begin RECORDS SHOWN

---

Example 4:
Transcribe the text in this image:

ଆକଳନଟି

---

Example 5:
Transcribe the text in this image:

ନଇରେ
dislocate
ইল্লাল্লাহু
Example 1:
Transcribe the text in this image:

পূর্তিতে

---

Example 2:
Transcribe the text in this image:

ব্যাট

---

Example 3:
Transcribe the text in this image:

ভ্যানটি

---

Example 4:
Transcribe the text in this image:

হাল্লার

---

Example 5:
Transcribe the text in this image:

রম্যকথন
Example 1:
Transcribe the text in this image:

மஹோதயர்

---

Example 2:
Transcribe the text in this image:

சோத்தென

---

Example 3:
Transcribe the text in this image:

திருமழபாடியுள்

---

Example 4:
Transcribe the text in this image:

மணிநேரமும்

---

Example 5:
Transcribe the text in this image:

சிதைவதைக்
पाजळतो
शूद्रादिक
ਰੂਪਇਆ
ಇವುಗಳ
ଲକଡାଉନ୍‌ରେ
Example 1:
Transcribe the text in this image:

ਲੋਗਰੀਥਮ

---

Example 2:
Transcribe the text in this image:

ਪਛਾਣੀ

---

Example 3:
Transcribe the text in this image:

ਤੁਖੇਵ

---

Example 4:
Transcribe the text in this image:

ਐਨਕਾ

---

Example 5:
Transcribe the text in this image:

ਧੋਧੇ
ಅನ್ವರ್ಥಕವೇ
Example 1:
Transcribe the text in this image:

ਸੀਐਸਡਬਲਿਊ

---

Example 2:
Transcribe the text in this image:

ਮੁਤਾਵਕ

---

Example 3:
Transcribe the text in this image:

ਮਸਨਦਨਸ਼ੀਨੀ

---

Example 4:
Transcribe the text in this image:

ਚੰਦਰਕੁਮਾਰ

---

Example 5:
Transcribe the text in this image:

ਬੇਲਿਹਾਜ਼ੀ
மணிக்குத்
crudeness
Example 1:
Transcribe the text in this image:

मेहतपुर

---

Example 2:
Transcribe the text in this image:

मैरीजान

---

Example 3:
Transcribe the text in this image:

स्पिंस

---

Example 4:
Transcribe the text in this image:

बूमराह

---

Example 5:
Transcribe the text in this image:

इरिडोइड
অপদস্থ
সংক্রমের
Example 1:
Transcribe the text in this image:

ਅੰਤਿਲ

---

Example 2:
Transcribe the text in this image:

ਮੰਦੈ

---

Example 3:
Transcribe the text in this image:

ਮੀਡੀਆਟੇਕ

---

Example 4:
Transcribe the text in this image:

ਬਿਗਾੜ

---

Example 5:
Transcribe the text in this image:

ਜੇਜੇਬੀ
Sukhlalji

end RECORDS SHOWN

§ PROBLEM TO WORK ON
Present every line of the entries above as a Markdown table with the columns Row and Line, numbering the rows in order and omitting blank lines.

§ SOLUTION
| Row | Line |
|---|---|
| 1 | --- |
| 2 | Example 4: |
| 3 | Transcribe the text in this image: |
| 4 | ଆକଳନଟି |
| 5 | --- |
| 6 | Example 5: |
| 7 | Transcribe the text in this image: |
| 8 | ନଇରେ |
| 9 | dislocate |
| 10 | ইল্লাল্লাহু |
| 11 | Example 1: |
| 12 | Transcribe the text in this image: |
| 13 | পূর্তিতে |
| 14 | --- |
| 15 | Example 2: |
| 16 | Transcribe the text in this image: |
| 17 | ব্যাট |
| 18 | --- |
| 19 | Example 3: |
| 20 | Transcribe the text in this image: |
| 21 | ভ্যানটি |
| 22 | --- |
| 23 | Example 4: |
| 24 | Transcribe the text in this image: |
| 25 | হাল্লার |
| 26 | --- |
| 27 | Example 5: |
| 28 | Transcribe the text in this image: |
| 29 | রম্যকথন |
| 30 | Example 1: |
| 31 | Transcribe the text in this image: |
| 32 | மஹோதயர் |
| 33 | --- |
| 34 | Example 2: |
| 35 | Transcribe the text in this image: |
| 36 | சோத்தென |
| 37 | --- |
| 38 | Example 3: |
| 39 | Transcribe the text in this image: |
| 40 | திருமழபாடியுள் |
| 41 | --- |
| 42 | Example 4: |
| 43 | Transcribe the text in this image: |
| 44 | மணிநேரமும் |
| 45 | --- |
| 46 | Example 5: |
| 47 | Transcribe the text in this image: |
| 48 | சிதைவதைக் |
| 49 | पाजळतो |
| 50 | शूद्रादिक |
| 51 | ਰੂਪਇਆ |
| 52 | ಇವುಗಳ |
| 53 | ଲକଡାଉନ୍‌ରେ |
| 54 | Example 1: |
| 55 | Transcribe the text in this image: |
| 56 | ਲੋਗਰੀਥਮ |
| 57 | --- |
| 58 | Example 2: |
| 59 | Transcribe the text in this image: |
| 60 | ਪਛਾਣੀ |
| 61 | --- |
| 62 | Example 3: |
| 63 | Transcribe the text in this image: |
| 64 | ਤੁਖੇਵ |
| 65 | --- |
| 66 | Example 4: |
| 67 | Transcribe the text in this image: |
| 68 | ਐਨਕਾ |
| 69 | --- |
| 70 | Example 5: |
| 71 | Transcribe the text in this image: |
| 72 | ਧੋਧੇ |
| 73 | ಅನ್ವರ್ಥಕವೇ |
| 74 | Example 1: |
| 75 | Transcribe the text in this image: |
| 76 | ਸੀਐਸਡਬਲਿਊ |
| 77 | --- |
| 78 | Example 2: |
| 79 | Transcribe the text in this image: |
| 80 | ਮੁਤਾਵਕ |
| 81 | --- |
| 82 | Example 3: |
| 83 | Transcribe the text in this image: |
| 84 | ਮਸਨਦਨਸ਼ੀਨੀ |
| 85 | --- |
| 86 | Example 4: |
| 87 | Transcribe the text in this image: |
| 88 | ਚੰਦਰਕੁਮਾਰ |
| 89 | --- |
| 90 | Example 5: |
| 91 | Transcribe the text in this image: |
| 92 | ਬੇਲਿਹਾਜ਼ੀ |
| 93 | மணிக்குத் |
| 94 | crudeness |
| 95 | Example 1: |
| 96 | Transcribe the text in this image: |
| 97 | मेहतपुर |
| 98 | --- |
| 99 | Example 2: |
| 100 | Transcribe the text in this image: |
| 101 | मैरीजान |
| 102 | --- |
| 103 | Example 3: |
| 104 | Transcribe the text in this image: |
| 105 | स्पिंस |
| 106 | --- |
| 107 | Example 4: |
| 108 | Transcribe the text in this image: |
| 109 | बूमराह |
| 110 | --- |
| 111 | Example 5: |
| 112 | Transcribe the text in this image: |
| 113 | इरिडोइड |
| 114 | অপদস্থ |
| 115 | সংক্রমের |
| 116 | Example 1: |
| 117 | Transcribe the text in this image: |
| 118 | ਅੰਤਿਲ |
| 119 | --- |
| 120 | Example 2: |
| 121 | Transcribe the text in this image: |
| 122 | ਮੰਦੈ |
| 123 | --- |
| 124 | Example 3: |
| 125 | Transcribe the text in this image: |
| 126 | ਮੀਡੀਆਟੇਕ |
| 127 | --- |
| 128 | Example 4: |
| 129 | Transcribe the text in this image: |
| 130 | ਬਿਗਾੜ |
| 131 | --- |
| 132 | Example 5: |
| 133 | Transcribe the text in this image: |
| 134 | ਜੇਜੇਬੀ |
| 135 | Sukhlalji |